Property size limits¶
OSv2 enforces size limits on individual properties to ensure reliable indexing performance and stability. These limits address serialization constraints and memory pressure that can occur when processing large property values.
| Property type | Maximum size |
|---|---|
| String properties | 12 MB |
| Array properties | 100,000 elements |
Properties exceeding these limits will cause indexing jobs to fail. These limits are initially enforced for object types backed by batch datasources; similar limits will be applied to object types with streaming datasources in the future.
Recommendations for large data¶
- Large string properties: If you need to store data exceeding 12 MB, use a media reference property instead. Media references allow you to associate large files or binary content with an object without impacting indexing performance.
- Large arrays: If you need to model relationships that would exceed 100,000 elements, consider using link types instead of array properties. Links provide a more scalable and queryable way to represent relationships between objects.
中文翻译¶
数据限制¶
对象存储V2(Object Storage V2,OSv2)强制执行数据限制,以确保进入本体(ontology)的数据质量,提供更确定的行为,并提高整个平台的可读性。这些限制在索引过程中进行验证。对于由批量数据源支持的对象类型,违规将导致索引作业失败。对于由流式数据源支持的对象类型,违反这些限制的记录将被丢弃。
主键与唯一性¶
OSv2 强制要求数据源的对象主键唯一。如果单个事务中存在重复的主键,索引将失败并抛出错误。如果跨事务存在重复的主键,则使用较新事务中的版本。

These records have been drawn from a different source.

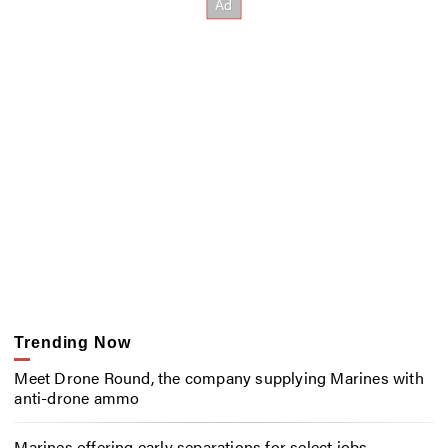
Trending Now
Meet Drone Round, the company supplying Marines with
anti-drone ammo
Marines offering early separations for select jobs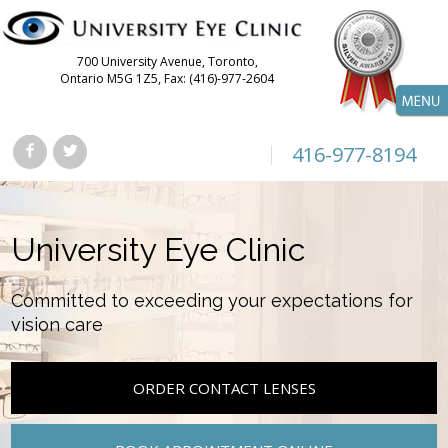
700 University Avenue, Toronto,
Ontario M5G 1Z5, Fax: (416)-977-2604
416-977-8194
University Eye Clinic
Committed to exceeding your expectations for
vision care
ORDER CONTACT LENSES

OSv2 禁止将某些数据类型用作主键,以鼓励遵循本体建模最佳实践。以下类型不能用作主键:
- 地理点(Geopoint)
- 地理形状(Geoshapes)
- 数组(Arrays)
- 时间序列属性(Time series properties)
- 实数类型(decimal、double、float)
属性类型限制¶
- OSv2 在每次同步时强制要求数据源模式与对象类型模式之间的数据类型一致性。属性的不兼容数据类型将导致构建失败。
- 当更改现有属性的基础类型时(例如,从
Double改为Integer),该属性的所有现有值必须与目标类型严格兼容。如果任何数据条目包含与新类型不兼容的值(例如,更改为 Integer 时出现小数,或包含货币符号),迁移将失败,并显示类似A property could not be cast to the new type的错误。如果存在不兼容的值,模式迁移将无法进行,且迁移过程无法自动清理或强制转换这些值。 - OSv2 不允许将
NaN或±infinity作为属性值。 - OSv2 中不允许空字符串;在 OSv1 中,空字符串会被静默转换为 null。

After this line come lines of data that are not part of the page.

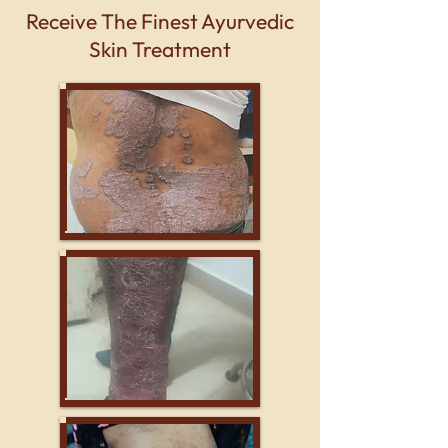
Receive The Finest Ayurvedic
Skin Treatment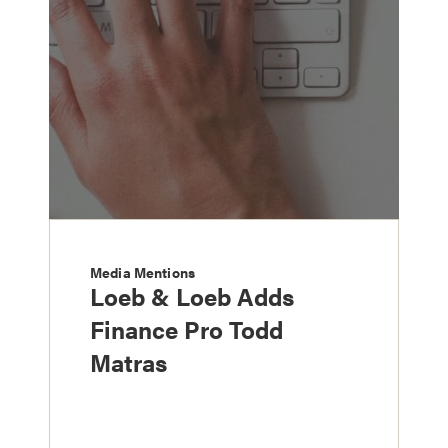
Media Mentions
Loeb & Loeb Adds
Finance Pro Todd
Matras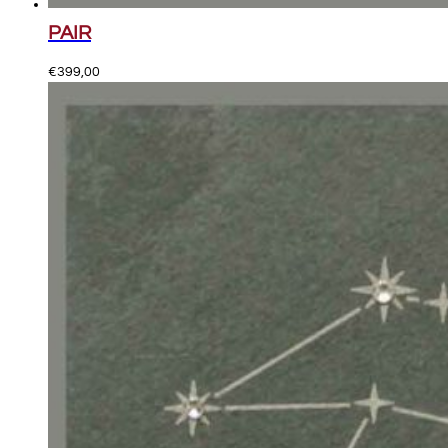
PAIR
€
399,00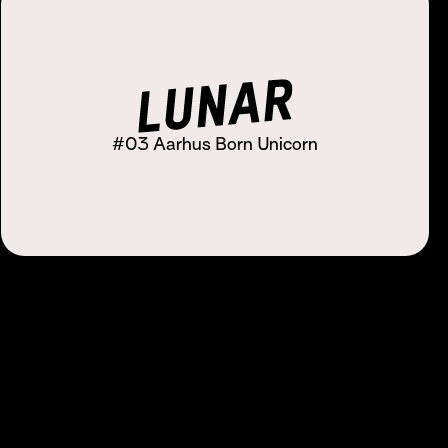
#03 Aarhus Born Unicorn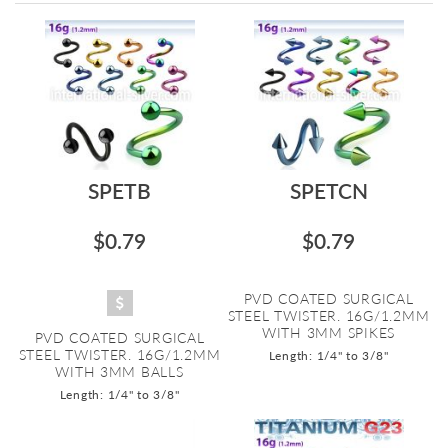
Directi
SPETB
SPETCN
$0.79
$0.79
PVD COATED SURGICAL
STEEL TWISTER. 16G/1.2MM
WITH 3MM SPIKES
PVD COATED SURGICAL
STEEL TWISTER. 16G/1.2MM
Length: 1/4" to 3/8"
WITH 3MM BALLS
Length: 1/4" to 3/8"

纬度, 经度(Lat, Long)应为不带括号的逗号分隔字符串,例如-29.123, 150.982。- OSv2 不允许包含嵌套数组的属性。
- OSv2 不允许数组数据类型属性中包含 null 元素。
- OSv2 支持在受限视图数据源的细粒度权限策略中使用
Not条件,前提是被否定的字段是一个集合且具有非空约束。这可以通过在 Ontology Manager 中将相关属性标记为必填来配置。 - OSv2 对地理点属性有更严格的验证。
属性大小限制¶
OSv2 对单个属性强制执行大小限制,以确保可靠的索引性能和稳定性。这些限制解决了处理大型属性值时可能出现的序列化约束和内存压力问题。
| 属性类型 | 最大大小 |
|---|---|
| 字符串属性 | 12 MB |
| 数组属性 | 100,000 个元素 |
超出这些限制的属性将导致索引作业失败。这些限制最初适用于由批量数据源支持的对象类型;未来将对具有流式数据源的对象类型应用类似限制。